Shareholders receive a 2.83% dividend. The Jefferies price target for the shares is $66, and the Wall Street consensus target is $66.91. The stock closed Tuesday at $53.68.
This company has rallied smartly off December lows but is still way below highs in the summer of 2018. Eastman Chemical Co. (NYSE: EMN) engages in the provision of specialty chemicals. It operates through the following segments.
The Additives and Functional Products segment includes chemicals for products in the transportation, consumables, building and construction, animal nutrition, crop protection, energy, personal and home care, and other markets. The Fiber segment offers cellulose acetate tow for use in filtration media, primarily cigarette filters.
The Advanced Materials segment of Eastman Chemical produces and markets its polymers, films and plastics with differentiated performance properties for value-added end uses in transportation, consumables, building and construction, durable goods, and health and wellness markets. The Chemical Intermediates segment consists of large scale and vertical integration from the cellulose and acetyl, olefins and alkylamines streams to support operating segments with advantaged cost positions.
Eastman Chemical investors receive a 3.00% dividend. Jefferies has a $91 price objective, in line with the $91.71 consensus estimate. Shares closed at $83.53 on Tuesday.
This company may be lesser known but holds solid upside potential as a sector leader. Linde PLC (NYSE: LIN) is the largest industrial gases company in the world, with sales of $30 billion following the merger of equals between Praxair and Linde. The two companies had already won a conditional green light for their tie-up back in October but had to continue operating as separate entities until the divestment of nine American business units were completed.
It produces and distributes atmospheric and process gases, high-performance surface coatings and engineering solutions. Linde products, services and technologies bring productivity and environmental benefits to a wide variety of industries, including aerospace, chemicals, food and beverage, electronics, energy, health care, manufacturing and metals. With joint annual revenues of $30 billion, some 80,000 employees and a market capitalization of $94 billion, the group overtakes France’s Air Liquide to become the industry’s global leader.
Shareholders receive a 2.08% dividend. The $190 Jefferies price target is well above the $176.40 consensus target. Shares closed at $168.44.
Martin Marietta Materials
This company posted slightly lighter fourth-quarter results but is a Wall Street favorite. Martin Marietta Materials Inc. (NYSE: MLM) is one of the largest U.S. supplier of aggregates, with operations across 27 states, Canada and the Bahamas. Its largest concentration is in Texas, comprising approximately a third of its exposure.

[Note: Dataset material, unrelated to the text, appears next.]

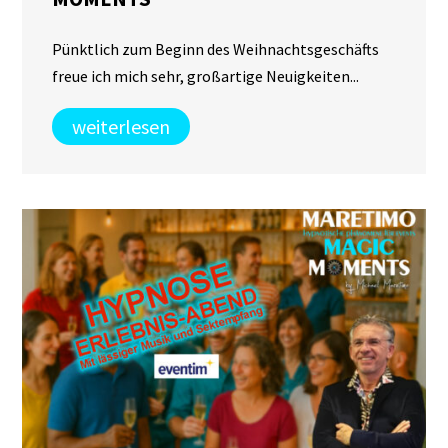
Pünktlich zum Beginn des Weihnachtsgeschäfts
freue ich mich sehr, großartige Neuigkeiten...
weiterlesen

Unfavorable weather dampened fourth-quarter construction activity, with Texas experiencing its wettest October in history, and rains in other southeastern states hurting shipments and boosting costs. The company remains upbeat, not just on 2019 construction demand, but it also noted many states with its greatest exposure were well positioned for housing and public nonresidential construction growth.
Investors receive a 1.00% dividend. The Jefferies price objective is $232. The Wall Street figure is $209.71, and shares ended Tuesday at $194.01.
A settlement of trade issues and some growth in Europe could be huge for these top plays. While hardly exciting, as sector leaders they should provide a degree of stability for investors.